C'était pour clore les soirées d'hiver que, vers la fin de mars 1831, la comtesse de Givry avait réuni une brillante assemblée dans le somptueux appartement qu'elle occupait sur la place Vendôme. L'élite du monde fashionable s'y trouvait ; on n'y rencontrait que dandys et femmes élégantes ; les salons resplendissaient de mille lumières ; les décorations étaient aussi gracieuses que riches, des arbustes, des fleurs exhalaient leurs parfums ; il régnait enfin une atmosphère de fête dont, à l'abord, on était ébloui, et qui, pendant quelques instants, paralysait toute réflexion. Les femmes étaient parées avec un goût si exquis, il y avait tant d'harmonie entre l'ensemble de leurs traits et leurs toilettes, que toutes paraissaient jolies, et pour compléter l'illusion, les riens charmants que débitait tout ce monde auraient fait supposer, à celui qui les entendait pour la première fois, que la sottise, si commune partout, n'avait pu obtenir l'accès du salon de la comtesse.

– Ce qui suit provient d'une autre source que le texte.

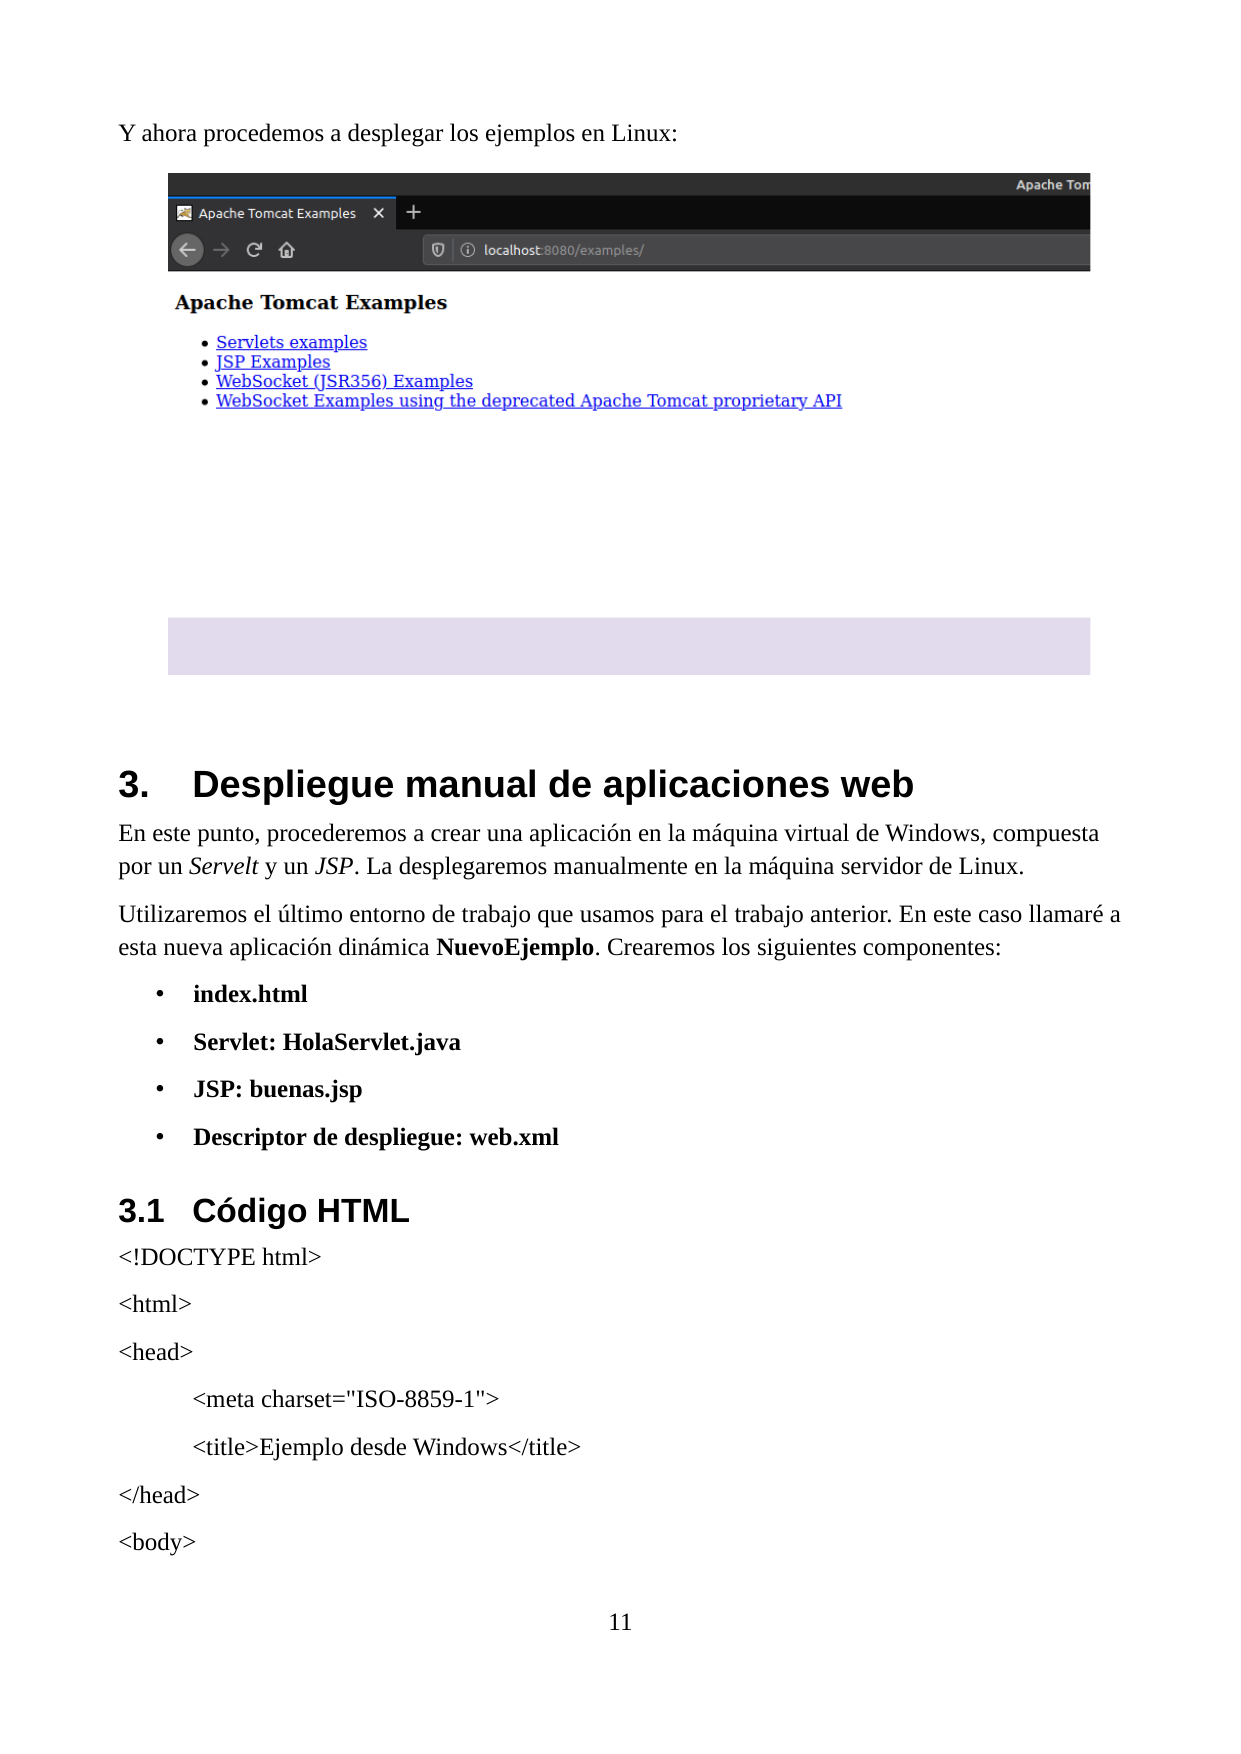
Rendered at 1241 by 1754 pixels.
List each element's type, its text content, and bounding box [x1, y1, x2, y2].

picture [168, 173, 1091, 675]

Un jeune homme se tenait dans l'embrasure d'une croisée. Sa figure, d'une beauté gracieuse et naïve, rappelait celles du peintre Angelico di Fiesole, ou de Pietro Perugino, et, comme eux, il était né sous le ciel qui inspira Virgile et le Tasse. Il examinait avec attention toutes les danseuses et ne paraissait satisfait d'aucune. Les femmes les plus belles passaient devant lui et sa physionomie restait muette. Il semblait en chercher une qui eût autre chose qu'une robe de chez Mme Camille, une coiffure d'Édouard, et d'autres paroles que ces phrases, à l'empreinte de la mode, que toutes les bouches répètent. On le vit assez longtemps promener sur toutes ces figures pâles, aux traits fins et à l'expression monotone, des regards où se peignaient l'espoir et l'anxiété, puis se laisser aller sur le dos de sa chaise, la tête penchée contre le volet, dans l'attitude d'un homme fatigué et n'espérant plus rencontrer ce qu'il désire.
Dans ces réunions nombreuses, où chacun est un spectacle pour tous, les yeux sont constamment occupés, et c'est avec peine que l'âme peut démêler les impressions qu'elle reçoit ; la pensée, comme la respiration, y est étouffée.